> [DIRECTIONS FOR THIS TASK] How many lines of the records contain the string "Battery", matching case exactly? Reply with the number alone.

> [DATASET EXCERPTS]
————
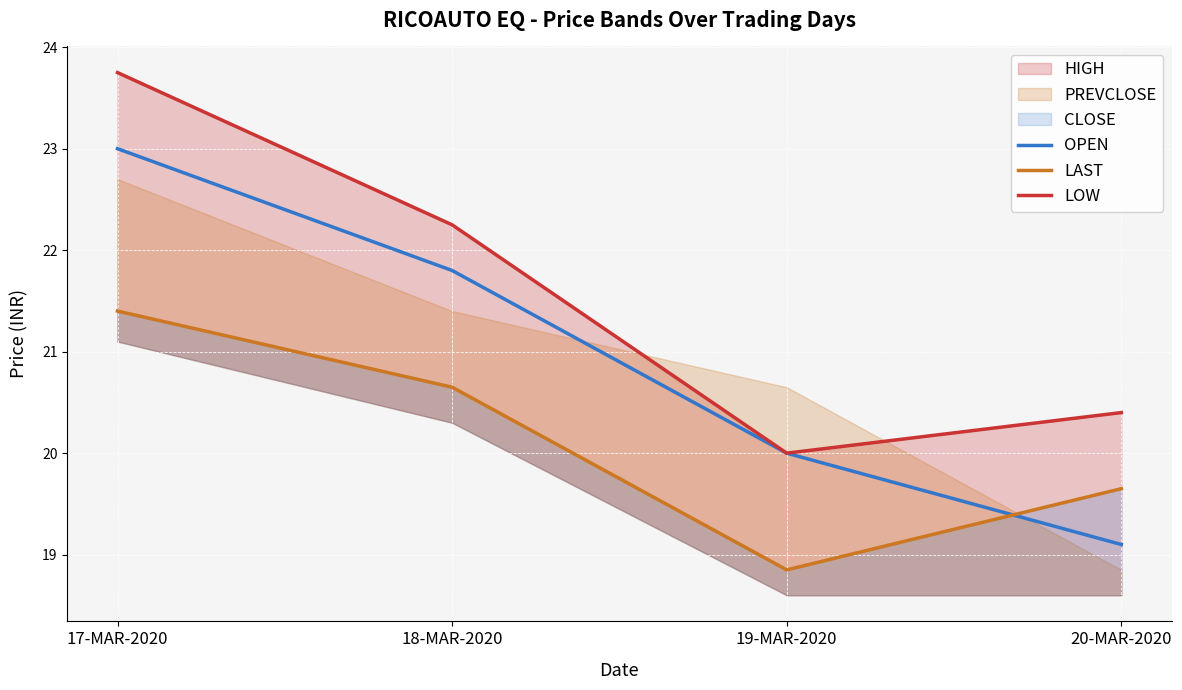

At which category is the sum across all series the highest?

17-MAR-2020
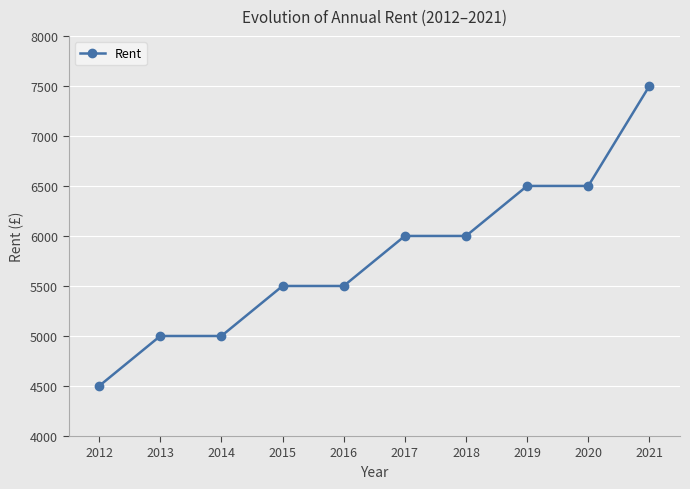

What is the smallest value displayed?

4500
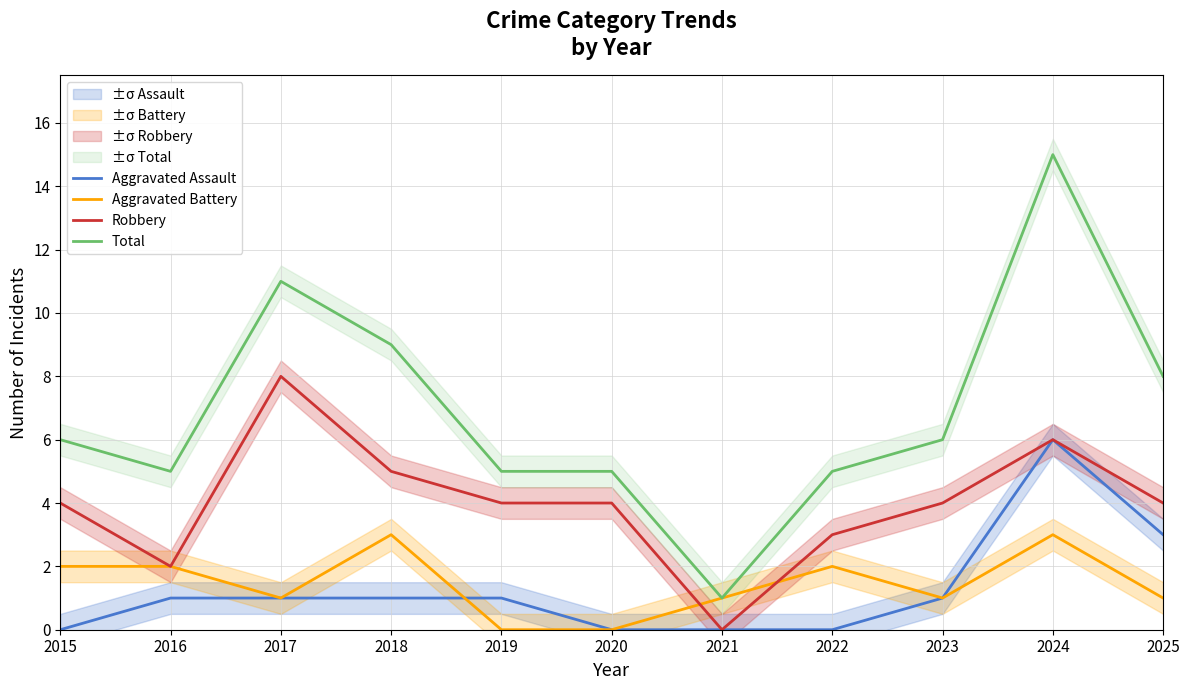

At how many categories does at least one series exceed 7?

4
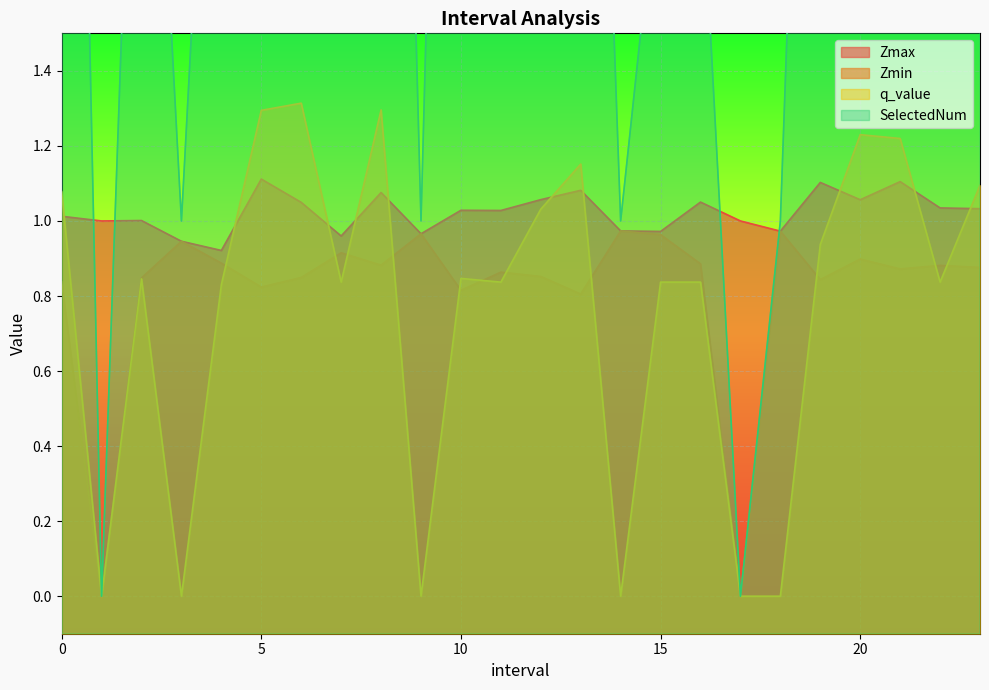

The Zmax series shows 1.1 at 21. True or false?

True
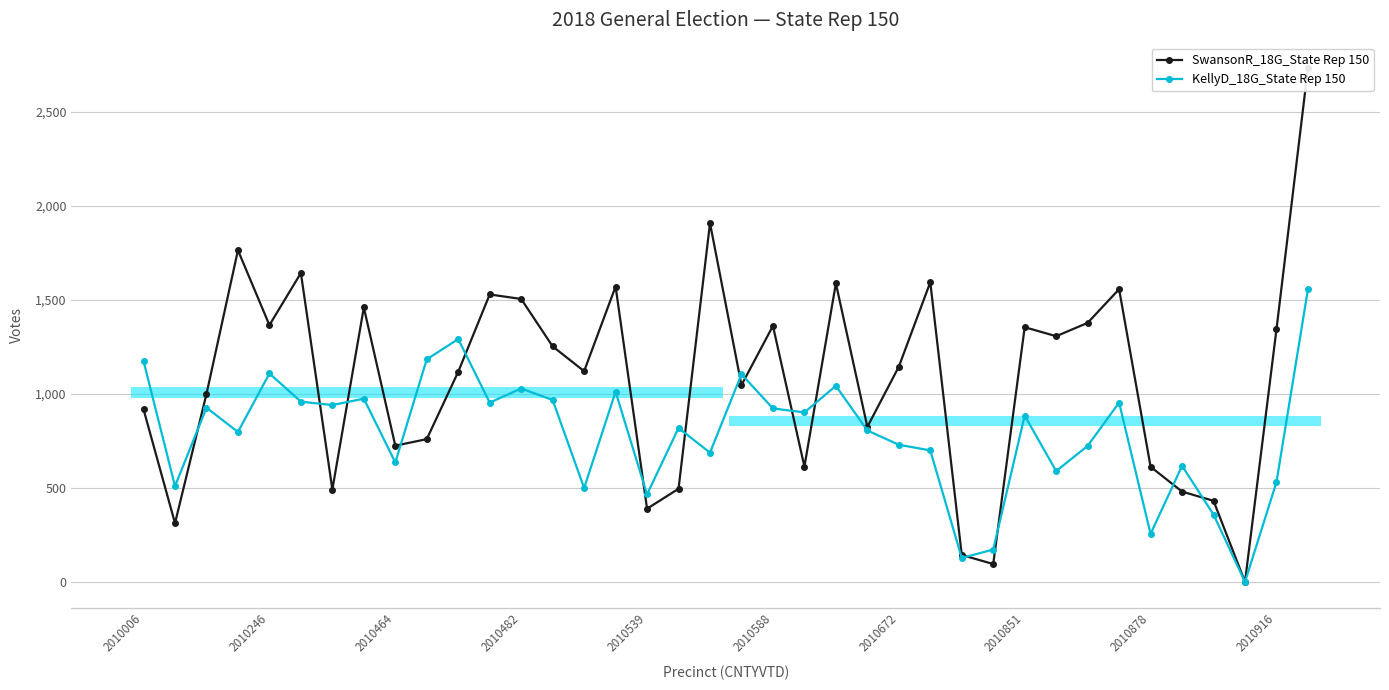

At 37, list the series in order from smallest to largest.

KellyD_18G_State Rep 150, SwansonR_18G_State Rep 150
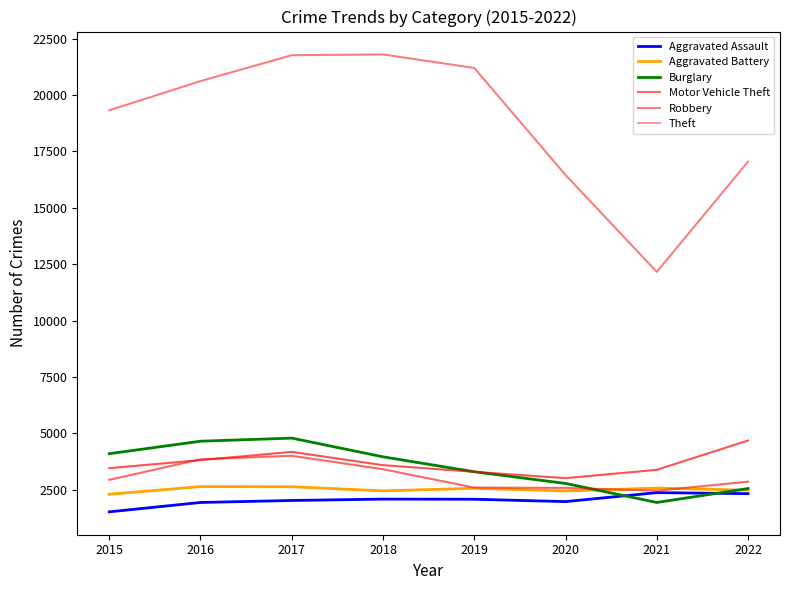

Which category has the lowest value across all series?

2015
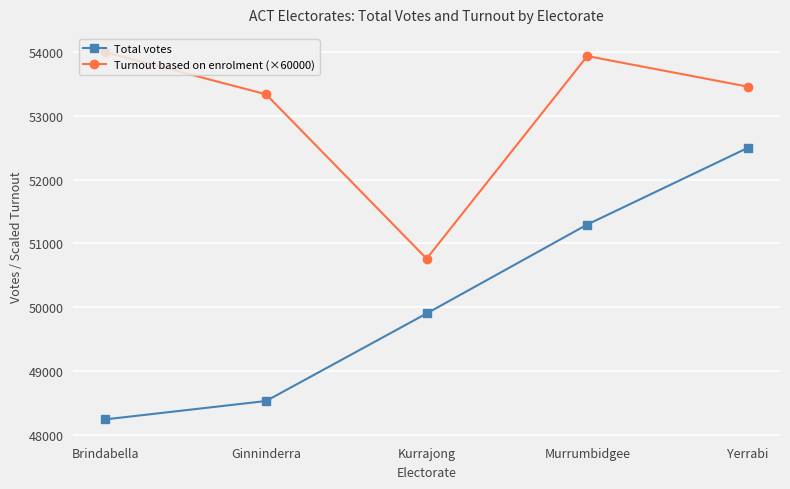

Reading right to left, transcribe all the data shown in this chart.

Total votes: 52500	51296	49900	48526	48238
Turnout based on enrolment (×60000): 53460	53940	50760	53340	54000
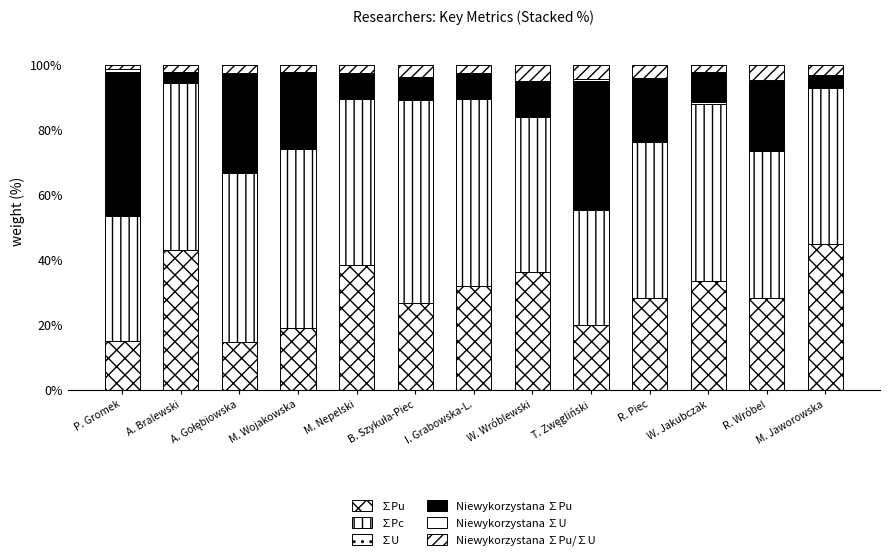

Is it true that Niewykorzystana ∑U equals 0.2 at B. Szykuła-Piec?

False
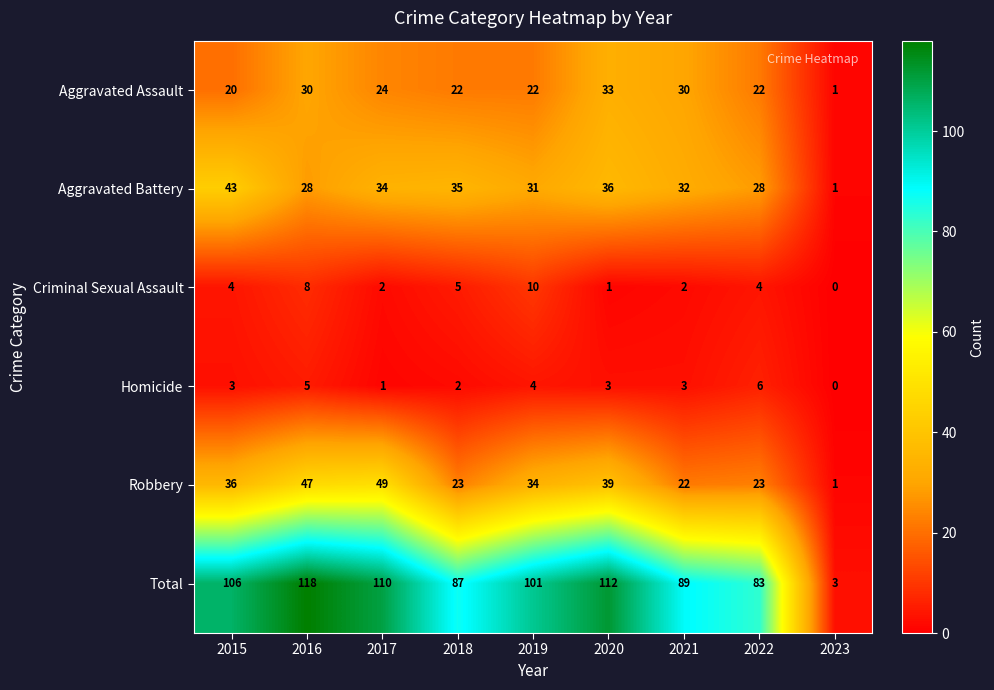

How many series are shown in this chart?

6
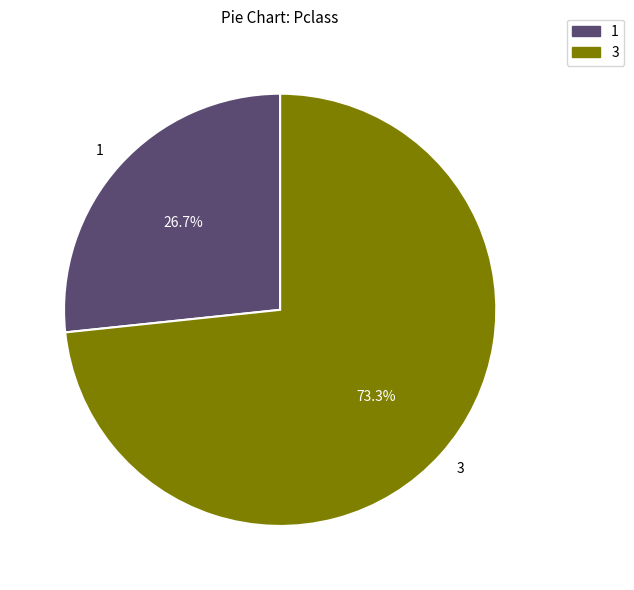

How many segments does this pie chart have?

2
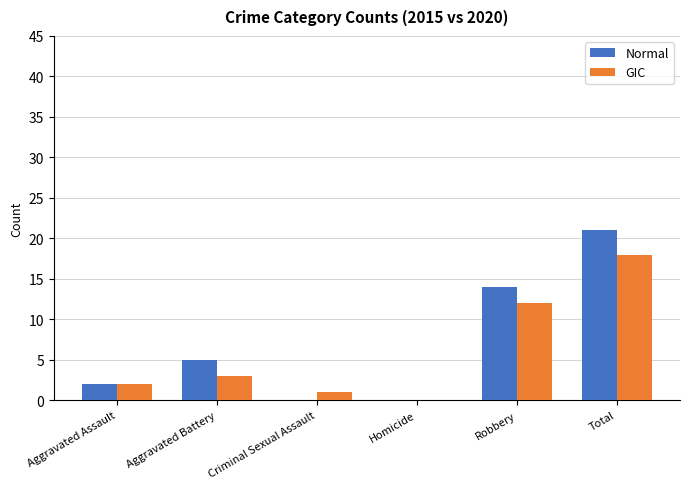

Reading left to right, what are all the values shown in this chart?

Normal: Aggravated Assault=2	Aggravated Battery=5	Criminal Sexual Assault=0	Homicide=0	Robbery=14	Total=21
GIC: Aggravated Assault=2	Aggravated Battery=3	Criminal Sexual Assault=1	Homicide=0	Robbery=12	Total=18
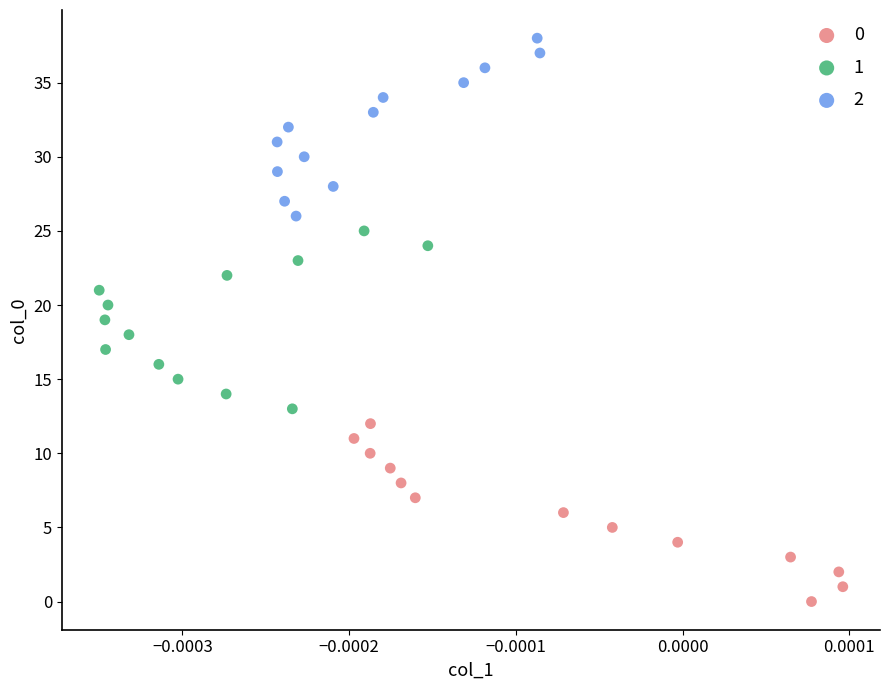

What are all the series names shown in the legend?

0, 1, 2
————
> [RESULT FOR THIS TASK] 2